··· Exercise data

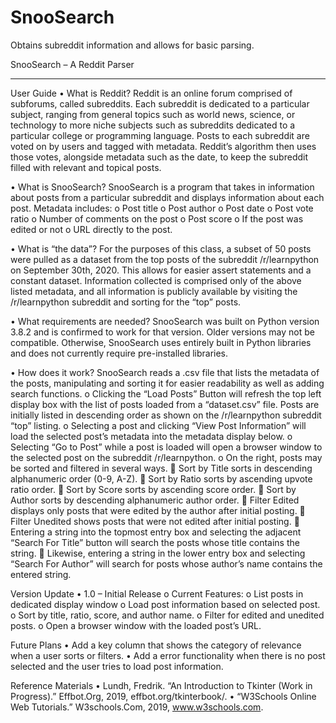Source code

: # SnooSearch
Obtains subreddit information and allows for basic parsing.

SnooSearch – A Reddit Parser
________________________________________
User Guide
•	What is Reddit?
Reddit is an online forum comprised of subforums, called subreddits. Each subreddit is dedicated to a particular subject, ranging from general topics such as world news, science, or technology to more niche subjects such as subreddits dedicated to a particular college or programming language. Posts to each subreddit are voted on by users and tagged with metadata. Reddit’s algorithm then uses those votes, alongside metadata such as the date, to keep the subreddit filled with relevant and topical posts.

•	What is SnooSearch?
SnooSearch is a program that takes in information about posts from a particular subreddit and displays information about each post. Metadata includes:
o	Post title
o	Post author
o	Post date
o	Post vote ratio
o	Number of comments on the post
o	Post score
o	If the post was edited or not
o	URL directly to the post.

•	What is “the data”?
For the purposes of this class, a subset of 50 posts were pulled as a dataset from the top posts of the subreddit /r/learnpython on September 30th, 2020. This allows for easier assert statements and a constant dataset. Information collected is comprised only of the above listed metadata, and all information is publicly available by visiting the /r/learnpython subreddit and sorting for the “top” posts.

•	What requirements are needed?
SnooSearch was built on Python version 3.8.2 and is confirmed to work for that version. Older versions may not be compatible. Otherwise, SnooSearch uses entirely built in Python libraries and does not currently require pre-installed libraries.

•	How does it work?
SnooSearch reads a .csv file that lists the metadata of the posts, manipulating and sorting it for easier readability as well as adding search functions.
o	Clicking the “Load Posts” Button will refresh the top left display box with the list of posts loaded from a “dataset.csv” file. Posts are initially listed in descending order as shown on the /r/learnpython subreddit “top” listing.
o	Selecting a post and clicking “View Post Information” will load the selected post’s metadata into the metadata display below. 
o	Selecting “Go to Post” while a post is loaded will open a browser window to the selected post on the subreddit /r/learnpython.
o	On the right, posts may be sorted and filtered in several ways.
  	Sort by Title sorts in descending alphanumeric order (0-9, A-Z).
  	Sort by Ratio sorts by ascending upvote ratio order.
  	Sort by Score sorts by ascending score order.
  	Sort by Author sorts by descending alphanumeric author order.
  	Filter Edited displays only posts that were edited by the author after initial posting.
  	Filter Unedited shows posts that were not edited after initial posting.
  	Entering a string into the topmost entry box and selecting the adjacent “Search For Title” button will search the posts whose title contains the string.
  	Likewise, entering a string in the lower entry box and selecting “Search For Author” will search for posts whose author’s name contains the entered string.

Version Update
•	1.0 – Initial Release
o	Current Features:
o	List posts in dedicated display window
o	Load post information based on selected post.
o	Sort by title, ratio, score, and author name.
o	Filter for edited and unedited posts.
o	Open a browser window with the loaded post’s URL.
 
Future Plans
•	Add a key column that shows the category of relevance when a user sorts or filters.
•	Add a error functionality when there is no post selected and the user tries to load post information.



Reference Materials
•	Lundh, Fredrik. “An Introduction to Tkinter (Work in Progress).” Effbot.Org, 2019, effbot.org/tkinterbook/.
•	“W3Schools Online Web Tutorials.” W3schools.Com, 2019, www.w3schools.com.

······

§ **What you have to do**
No line before the one with "author after initial posting." belongs in the answer; copy that line and the rest of the records exactly.

§ **Result of the exercise**
  	Filter Edited displays only posts that were edited by the author after initial posting.
  	Filter Unedited shows posts that were not edited after initial posting.
  	Entering a string into the topmost entry box and selecting the adjacent “Search For Title” button will search the posts whose title contains the string.
  	Likewise, entering a string in the lower entry box and selecting “Search For Author” will search for posts whose author’s name contains the entered string.

Version Update
•	1.0 – Initial Release
o	Current Features:
o	List posts in dedicated display window
o	Load post information based on selected post.
o	Sort by title, ratio, score, and author name.
o	Filter for edited and unedited posts.
o	Open a browser window with the loaded post’s URL.
 
Future Plans
•	Add a key column that shows the category of relevance when a user sorts or filters.
•	Add a error functionality when there is no post selected and the user tries to load post information.



Reference Materials
•	Lundh, Fredrik. “An Introduction to Tkinter (Work in Progress).” Effbot.Org, 2019, effbot.org/tkinterbook/.
•	“W3Schools Online Web Tutorials.” W3schools.Com, 2019, www.w3schools.com.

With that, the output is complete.